Так, совершенно случайно, Шурик открыл самый тайный и великий закон любви: в выборе сердца недостатки имеют более притягательную силу, чем достоинства – как более яркие проявления индивидуальности. Впрочем, он не заметил этого открытия, а у Лили была вся жизнь впереди, чтобы это понять…
Лиля поджала под себя ноги, повернулась, упершись спиной в Шурикову грудь, а он теперь держал ладони на её шее и чувствовал биение жилок справа и слева, и биение это было быстрым-быстрым, переливчатым, как мелкий ручей.
– Не уезжай, Лилечка, не уезжай…
Вернувшаяся с работы соседка стучала в дверь и кричала:
– Лиля! Лиля! Ты что, заснула? Ваш чайник сгорел!
Смешно сказать, чайник! Вся жизнь у них сгорала… Про несданный экзамен больше не вспоминали…
Дальнейшие события развивались так стремительно, что Шурик потом лишь с трудом смог восстановить их последовательность.
Елизавета Ивановна, мужественно пережившая на своём веку смерть мужа, любимой падчерицы, гибель сестёр, эвакуацию и всякого рода лишения, незначительной неудачи с Шуриковым экзаменом не выдержала. В тот же вечер с тяжёлым сердечным приступом её увезли в больницу. Приступ развился в обширный инфаркт.
Вера, привыкшая за всю свою жизнь к роскоши тонких и сильных эмоций, очень переживала. Всё у неё валилось из рук, она ничего не успевала. Она варила матери бульон, стоя над булькающей кастрюлей в ожидании конца мероприятия, а перед уходом в больницу вспоминала, что забыла купить одеколон. Ехала в центр за хорошим одеколоном, а потом опаздывала в больницу к приёмному часу и платила большие деньги противнейшей гардеробщице, чтобы её впустили. И так было каждый день, каждый день…

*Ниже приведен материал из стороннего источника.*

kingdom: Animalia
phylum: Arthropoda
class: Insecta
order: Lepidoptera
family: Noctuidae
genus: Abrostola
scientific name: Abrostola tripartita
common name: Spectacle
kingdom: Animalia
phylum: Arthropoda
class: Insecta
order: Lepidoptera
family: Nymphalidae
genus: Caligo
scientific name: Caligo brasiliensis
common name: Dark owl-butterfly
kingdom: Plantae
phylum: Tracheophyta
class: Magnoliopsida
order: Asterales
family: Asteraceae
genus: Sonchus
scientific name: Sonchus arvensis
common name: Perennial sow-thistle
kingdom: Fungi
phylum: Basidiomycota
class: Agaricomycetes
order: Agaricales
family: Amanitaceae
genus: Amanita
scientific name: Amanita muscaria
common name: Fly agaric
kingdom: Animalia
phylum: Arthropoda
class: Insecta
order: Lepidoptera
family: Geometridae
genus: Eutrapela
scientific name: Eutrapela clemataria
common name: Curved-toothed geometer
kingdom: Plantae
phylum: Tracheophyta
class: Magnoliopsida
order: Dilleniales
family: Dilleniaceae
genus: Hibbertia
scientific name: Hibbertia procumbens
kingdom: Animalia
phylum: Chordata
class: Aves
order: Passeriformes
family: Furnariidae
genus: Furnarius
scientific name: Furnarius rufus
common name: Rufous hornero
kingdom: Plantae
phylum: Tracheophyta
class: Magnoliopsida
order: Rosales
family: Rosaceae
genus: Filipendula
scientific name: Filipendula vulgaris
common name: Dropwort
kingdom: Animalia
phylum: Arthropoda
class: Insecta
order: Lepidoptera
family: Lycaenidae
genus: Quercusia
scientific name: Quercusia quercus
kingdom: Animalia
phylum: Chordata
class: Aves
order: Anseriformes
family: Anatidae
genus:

Елизавета Ивановна лежала под капельницей, была бледна, молчалива и не хотела умирать. Вернее сказать, она понимала, что не имеет права оставить дорогую, но такую беспомощную дочь (она бросала взгляд на мутный бульон, который Вера забыла даже посолить) и Шурика, совершенно сбрендившего из-за этой глупой неудачи – в этой точке Елизавета Ивановна оценивала ситуацию совершенно неправильно. Она полагала, что мальчик впал в депрессию. Другим образом она не могла объяснить себе того невероятного факта, что он ни разу не посетил её в больнице.
А Шурик всю неделю занимался сборами, прощаниями и проводами. Последние сутки он провёл в Шереметьево, помогал сдавать какой-то багаж. Потом наступил момент, когда Лиля поднялась по лестнице, куда уже не пускали, и он махнул ей в какой-то просвет на втором этаже, уже за границей, и она улетела, увозя от него свои кривые ножки и оттопыренные ушки.
Вечером, приехав домой, он наконец расслышал то, что не доходило до него всю неделю, – что у бабушки инфаркт и это очень опасно. Шурик ужаснулся своей собственной чёрствости: как мог он за неделю не выбрать времени, чтобы навестить бабушку? Но был уже вечер, приём в больнице окончен. Ночь он спал как убитый, сказалась бессонница последних дней. В восемь часов утра позвонили из отделения и сообщили, что Елизавета Ивановна умерла. Во сне.
Отъезд Лили так прочно соединился в его памяти со смертью, что даже возле гроба ему приходилось делать некоторое усилие, чтобы отогнать от себя странное смещение: ему всё казалось, что хоронят Лилю.